-- begin DATASET EXTRACT --

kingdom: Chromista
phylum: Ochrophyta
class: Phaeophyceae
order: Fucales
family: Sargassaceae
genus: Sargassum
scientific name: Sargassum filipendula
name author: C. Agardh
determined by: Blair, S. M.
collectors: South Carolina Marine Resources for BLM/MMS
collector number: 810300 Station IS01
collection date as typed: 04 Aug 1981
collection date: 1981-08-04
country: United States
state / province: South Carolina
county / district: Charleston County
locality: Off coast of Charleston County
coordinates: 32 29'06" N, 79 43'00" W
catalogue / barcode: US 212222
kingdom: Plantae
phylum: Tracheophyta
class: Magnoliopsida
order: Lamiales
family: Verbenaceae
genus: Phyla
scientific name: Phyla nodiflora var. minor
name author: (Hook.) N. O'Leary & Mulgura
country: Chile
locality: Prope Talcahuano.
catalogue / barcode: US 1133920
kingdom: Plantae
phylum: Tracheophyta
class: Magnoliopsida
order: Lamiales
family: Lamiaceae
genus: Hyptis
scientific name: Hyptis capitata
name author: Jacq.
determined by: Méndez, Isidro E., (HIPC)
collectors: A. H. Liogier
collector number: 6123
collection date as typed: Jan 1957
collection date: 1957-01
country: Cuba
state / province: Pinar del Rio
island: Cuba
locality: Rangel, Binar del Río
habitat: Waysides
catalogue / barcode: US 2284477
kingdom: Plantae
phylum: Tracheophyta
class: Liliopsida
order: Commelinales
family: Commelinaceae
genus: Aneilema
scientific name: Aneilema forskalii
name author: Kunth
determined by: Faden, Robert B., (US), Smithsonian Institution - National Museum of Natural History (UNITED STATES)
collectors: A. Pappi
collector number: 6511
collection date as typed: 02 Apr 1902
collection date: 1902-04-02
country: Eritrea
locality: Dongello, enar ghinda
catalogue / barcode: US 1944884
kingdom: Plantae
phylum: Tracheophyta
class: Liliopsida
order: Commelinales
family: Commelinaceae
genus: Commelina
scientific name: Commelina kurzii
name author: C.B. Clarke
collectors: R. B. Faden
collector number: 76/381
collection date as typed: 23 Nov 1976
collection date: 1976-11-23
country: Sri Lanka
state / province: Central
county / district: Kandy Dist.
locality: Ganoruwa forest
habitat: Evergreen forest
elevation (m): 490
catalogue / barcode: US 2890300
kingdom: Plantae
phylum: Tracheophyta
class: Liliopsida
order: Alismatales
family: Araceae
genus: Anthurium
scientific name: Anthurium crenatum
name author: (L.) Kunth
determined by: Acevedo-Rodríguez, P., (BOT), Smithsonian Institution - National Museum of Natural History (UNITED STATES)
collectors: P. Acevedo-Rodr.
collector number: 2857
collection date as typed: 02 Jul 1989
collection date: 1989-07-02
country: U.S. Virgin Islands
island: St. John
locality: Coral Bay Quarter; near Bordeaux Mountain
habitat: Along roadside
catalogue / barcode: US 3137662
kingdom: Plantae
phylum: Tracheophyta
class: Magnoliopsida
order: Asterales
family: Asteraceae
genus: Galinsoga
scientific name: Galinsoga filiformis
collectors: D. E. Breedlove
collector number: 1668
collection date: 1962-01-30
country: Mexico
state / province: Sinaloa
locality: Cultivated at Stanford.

-- end DATASET EXTRACT --

= EXERCISE OBJECTIVE =
Give the material above again, switching every "locality" to "site" and leaving everything else as it is.

= TASK OUTPUT =
kingdom: Chromista
phylum: Ochrophyta
class: Phaeophyceae
order: Fucales
family: Sargassaceae
genus: Sargassum
scientific name: Sargassum filipendula
name author: C. Agardh
determined by: Blair, S. M.
collectors: South Carolina Marine Resources for BLM/MMS
collector number: 810300 Station IS01
collection date as typed: 04 Aug 1981
collection date: 1981-08-04
country: United States
state / province: South Carolina
county / district: Charleston County
site: Off coast of Charleston County
coordinates: 32 29'06" N, 79 43'00" W
catalogue / barcode: US 212222
kingdom: Plantae
phylum: Tracheophyta
class: Magnoliopsida
order: Lamiales
family: Verbenaceae
genus: Phyla
scientific name: Phyla nodiflora var. minor
name author: (Hook.) N. O'Leary & Mulgura
country: Chile
site: Prope Talcahuano.
catalogue / barcode: US 1133920
kingdom: Plantae
phylum: Tracheophyta
class: Magnoliopsida
order: Lamiales
family: Lamiaceae
genus: Hyptis
scientific name: Hyptis capitata
name author: Jacq.
determined by: Méndez, Isidro E., (HIPC)
collectors: A. H. Liogier
collector number: 6123
collection date as typed: Jan 1957
collection date: 1957-01
country: Cuba
state / province: Pinar del Rio
island: Cuba
site: Rangel, Binar del Río
habitat: Waysides
catalogue / barcode: US 2284477
kingdom: Plantae
phylum: Tracheophyta
class: Liliopsida
order: Commelinales
family: Commelinaceae
genus: Aneilema
scientific name: Aneilema forskalii
name author: Kunth
determined by: Faden, Robert B., (US), Smithsonian Institution - National Museum of Natural History (UNITED STATES)
collectors: A. Pappi
collector number: 6511
collection date as typed: 02 Apr 1902
collection date: 1902-04-02
country: Eritrea
site: Dongello, enar ghinda
catalogue / barcode: US 1944884
kingdom: Plantae
phylum: Tracheophyta
class: Liliopsida
order: Commelinales
family: Commelinaceae
genus: Commelina
scientific name: Commelina kurzii
name author: C.B. Clarke
collectors: R. B. Faden
collector number: 76/381
collection date as typed: 23 Nov 1976
collection date: 1976-11-23
country: Sri Lanka
state / province: Central
county / district: Kandy Dist.
site: Ganoruwa forest
habitat: Evergreen forest
elevation (m): 490
catalogue / barcode: US 2890300
kingdom: Plantae
phylum: Tracheophyta
class: Liliopsida
order: Alismatales
family: Araceae
genus: Anthurium
scientific name: Anthurium crenatum
name author: (L.) Kunth
determined by: Acevedo-Rodríguez, P., (BOT), Smithsonian Institution - National Museum of Natural History (UNITED STATES)
collectors: P. Acevedo-Rodr.
collector number: 2857
collection date as typed: 02 Jul 1989
collection date: 1989-07-02
country: U.S. Virgin Islands
island: St. John
site: Coral Bay Quarter; near Bordeaux Mountain
habitat: Along roadside
catalogue / barcode: US 3137662
kingdom: Plantae
phylum: Tracheophyta
class: Magnoliopsida
order: Asterales
family: Asteraceae
genus: Galinsoga
scientific name: Galinsoga filiformis
collectors: D. E. Breedlove
collector number: 1668
collection date: 1962-01-30
country: Mexico
state / province: Sinaloa
site: Cultivated at Stanford.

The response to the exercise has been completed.